Effect of Pharmacotherapy on Rate of Decline of Lung Function in Chronic Obstructive Pulmonary Disease: Results from the TORCH Study
Abstract Rationale Chronic obstructive pulmonary disease (COPD) is characterized by an accelerated decline in lung function. No drug has been shown conclusively to reduce this decline. Objectives In a post hoc analysis of the Toward a Revolution in COPD Health (TORCH) study, we investigated the effects of combined salmeterol 50 μg plus fluticasone propionate 500 μg, either component alone or placebo, on the rate of post-bronchodilator FEV1 decline in patients with moderate or severe COPD. Methods A randomized, double-blind, placebo-controlled study was conducted from September 2000 to November 2005 in 42 countries.
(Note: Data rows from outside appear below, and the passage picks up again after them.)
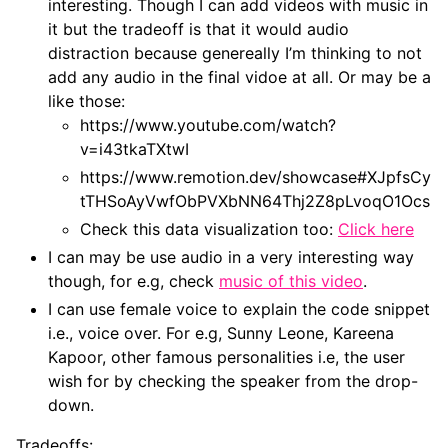
interesting. Though I can add videos with music in
it but the tradeoff is that it would audio
distraction because genereally I’m thinking to not
add any audio in the final vidoe at all. Or may be a
like those:
https://www.youtube.com/watch?
v=i43tkaTXtwI
https://www.remotion.dev/showcase#XJpfsCy
tTHSoAyVwfObPVXbNN64Thj2Z8pLvoqO1Ocs
Check this data visualization too:
Click here
I can may be use audio in a very interesting way
though, for e.g, check
music of this video
.
I can use female voice to explain the code snippet
i.e., voice over. For e.g, Sunny Leone, Kareena
Kapoor, other famous personalities i.e, the user
wish for by checking the speaker from the drop-
down.
Tradeoffs:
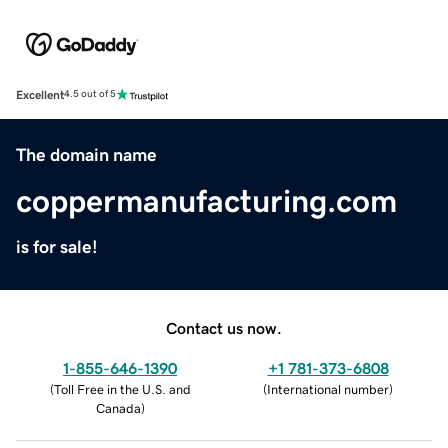
Excellent
4.5 out of 5
The domain name
coppermanufacturing.com
is for sale!
Contact us now.
1-855-646-1390
+1 781-373-6808
(
Toll Free in the U.S. and
(
International number
)
Canada
)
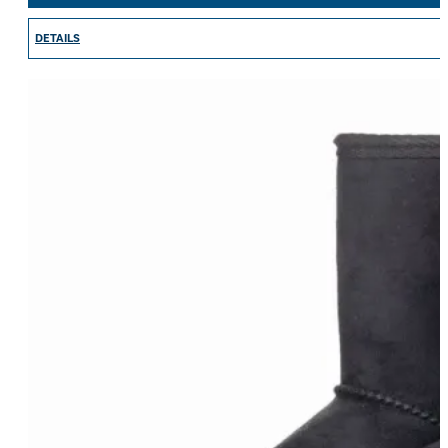
DETAILS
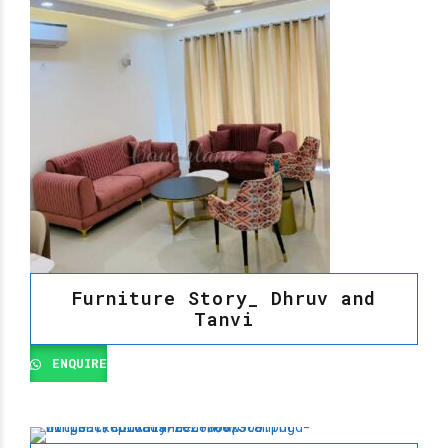
Furniture Story_ Dhruv and
Tanvi
ENQUIRE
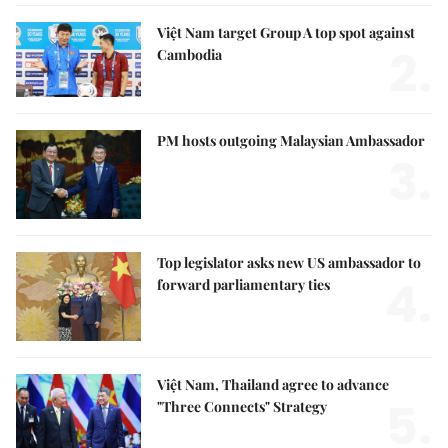
Việt Nam target Group A top spot against
2.
Cambodia
PM hosts outgoing Malaysian Ambassador
3.
Top legislator asks new US ambassador to
4.
forward parliamentary ties
Việt Nam, Thailand agree to advance
5.
"Three Connects" Strategy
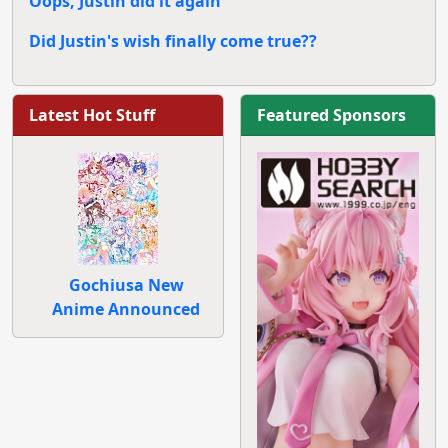
Oops, Justin did it again
Did Justin's wish finally come true??
Latest Hot Stuff
Featured Sponsors
Gochiusa New
Anime Announced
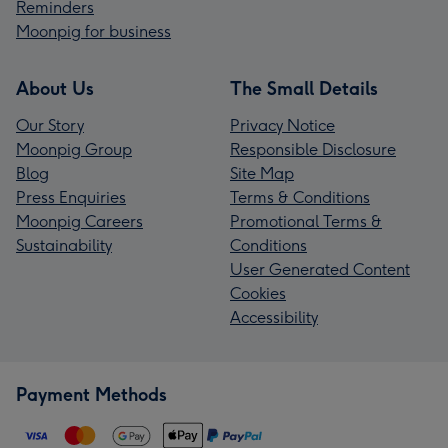
Reminders
Moonpig for business
About Us
The Small Details
Our Story
Privacy Notice
Moonpig Group
Responsible Disclosure
Blog
Site Map
Press Enquiries
Terms & Conditions
Moonpig Careers
Promotional Terms &
Sustainability
Conditions
User Generated Content
Cookies
Accessibility
Payment Methods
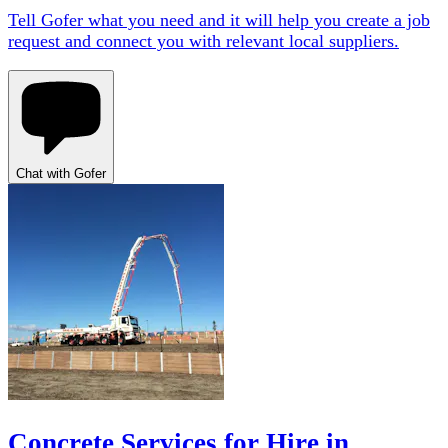
Tell Gofer what you need and it will help you create a job
request and connect you with relevant local suppliers.
Chat with Gofer
Concrete Services for Hire in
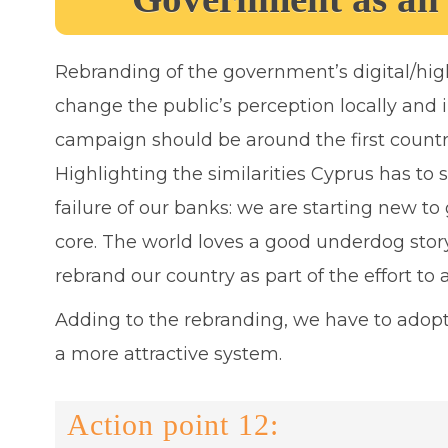
Rebranding of the government’s digital/high
change the public’s perception locally and 
campaign should be around the first countr
Highlighting the similarities Cyprus has to 
failure of our banks: we are starting new t
core. The world loves a good underdog stor
rebrand our country as part of the effort to 
Adding to the rebranding, we have to adopt
a more attractive system.
Action point 12:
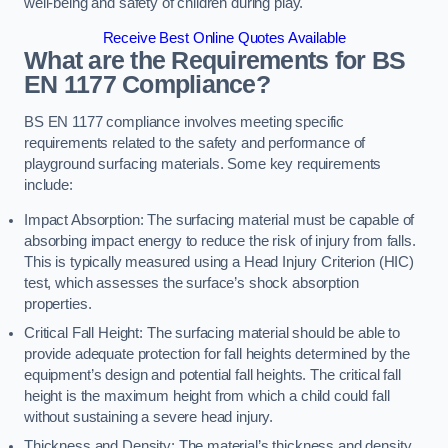
well-being and safety of children during play.
Receive Best Online Quotes Available
What are the Requirements for BS
EN 1177 Compliance?
BS EN 1177 compliance involves meeting specific
requirements related to the safety and performance of
playground surfacing materials. Some key requirements
include:
Impact Absorption: The surfacing material must be capable of
absorbing impact energy to reduce the risk of injury from falls.
This is typically measured using a Head Injury Criterion (HIC)
test, which assesses the surface’s shock absorption
properties.
Critical Fall Height: The surfacing material should be able to
provide adequate protection for fall heights determined by the
equipment’s design and potential fall heights. The critical fall
height is the maximum height from which a child could fall
without sustaining a severe head injury.
Thickness and Density: The material’s thickness and density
Of 6,112 patients from the efficacy population, 5,343 were included in this analysis. Measurements and Main Results Spirometry was measured every 24 weeks for 3 years. There were 26,539 on-treatment observations. The adjusted rate of decline in FEV1 was 55 ml/year for placebo, 42 ml/year for salmeterol, 42 ml/year for fluticasone propionate, and 39 ml/year for salmeterol plus fluticasone propionate. Salmeterol plus fluticasone propionate reduced the rate of FEV1 decline by 16 ml/year compared with placebo (95% confidence interval [CI], 7–25; P < 0.001). The difference was smaller for fluticasone propionate and salmeterol compared with placebo (13 ml/year; 95% CI, 5–22; P = 0.003). Rates of decline were similar among the active treatment arms. FEV1 declined faster in current smokers and patients with a lower body mass index, and varied between world regions. Patients who exacerbated more frequently had a faster FEV1 decline. Conclusions Pharmacotherapy with salmeterol plus fluticasone propionate, or the components, reduces the rate of decline of FEV1 in patients with moderate-to-severe COPD, thus slowing disease progression. Clinical trial (GSK Study Code SCO30003) registered with www.clinicaltrials.gov (NCT00268216).